Hell yeah, I had Sky Commander toys! What’s funny about this is that I enjoyed playing with the toys, but I never liked the animated series it was based on. There’s a reason it never went past one season. You would play with these toys with ziplines that came along with them. I remember clamping strings all over my room and in the back yard to play with these things. It probably wasn’t the safest toy to be playing with though, especially with all of the trip lines the kids just set up anywhere they could. I will say I didn’t like how much work it took to set up, and then cleaning it all up afterwards was always a hassle.

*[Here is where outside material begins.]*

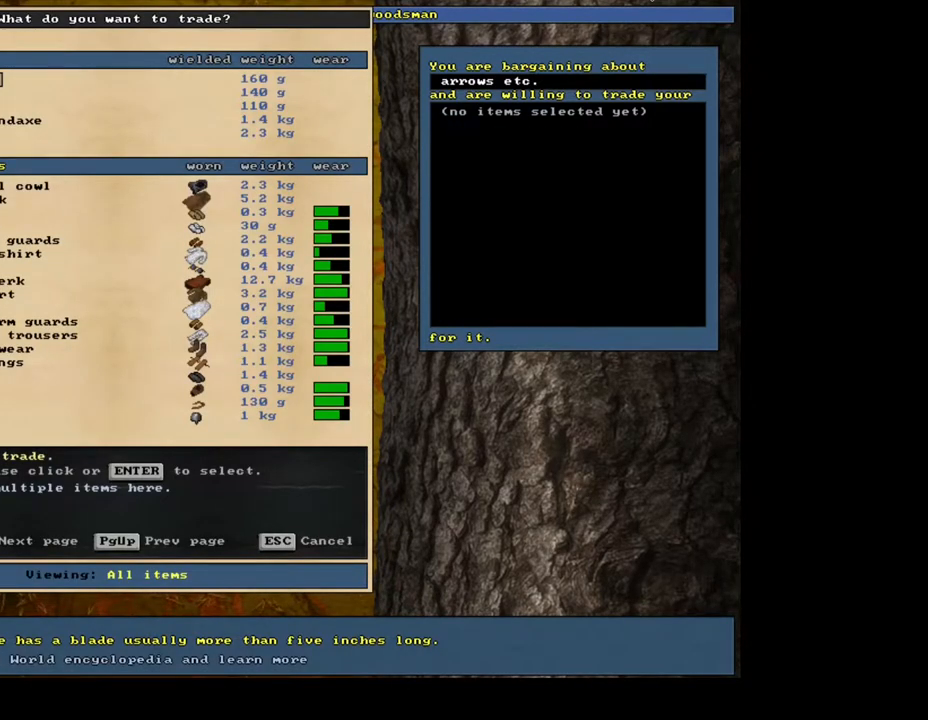
{"keys": [], "mouse": [], "events": []}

Yeah, this was was probably one of the dumbest toy lines to come out of the '80s. I was never interested in these Ring Raiders toys. I don’t know why, but I just didn't like the fact that I had to wear a ring to play with my toys. They consisted of small plastic toy airplanes that were mounted on plastic rings. Apparently there were only a few molds that were produced for the toy line, so most of the aircraft were repainted three or four times each. The line was short-lived, and only lasted for about six months.
I don’t know anyone who had this toy. In fact, I had never heard of it until I started doing research for this article. It was a programmable electric vehicle resembling a futuristic-looking tank and utility vehicle that might have been used on a moon or Mars-type environment. Apparently the toy could remember up to 16 commands, which it would then perform in sequence. I personally think it looks like kind of a boring toy, but anyone that had it as a kid might have the complete opposite opinion because of the nostalga factor.
This sci-fi robot toy line had one of the greatest '80s commercials ever! Once you watch it, you won’t be able to get the amazing theme song out of your head. The line included a pair of robot cars, one called Protagatron (Red), the other named Antagatron (Blue). The toy boasts that it was always changing and rearranging, but I didn’t see much of that when I had one. Check out the official back story!
"In all Galactic lore, there is no story as tragic and hard fought as that of the Twin Princes of the Rival Moons of Planet Robotron. Each Prince was to rule his own moon, with the most successful ruler eventually becoming the new Emperor of Robotron. One of the Princes chose evil and destruction as his means to power, and set out to destroy the Good Prince, with the aid of Antagatron, a giant mutant Robot with the ability to charge up and launch a Tracker that changes to Attacker."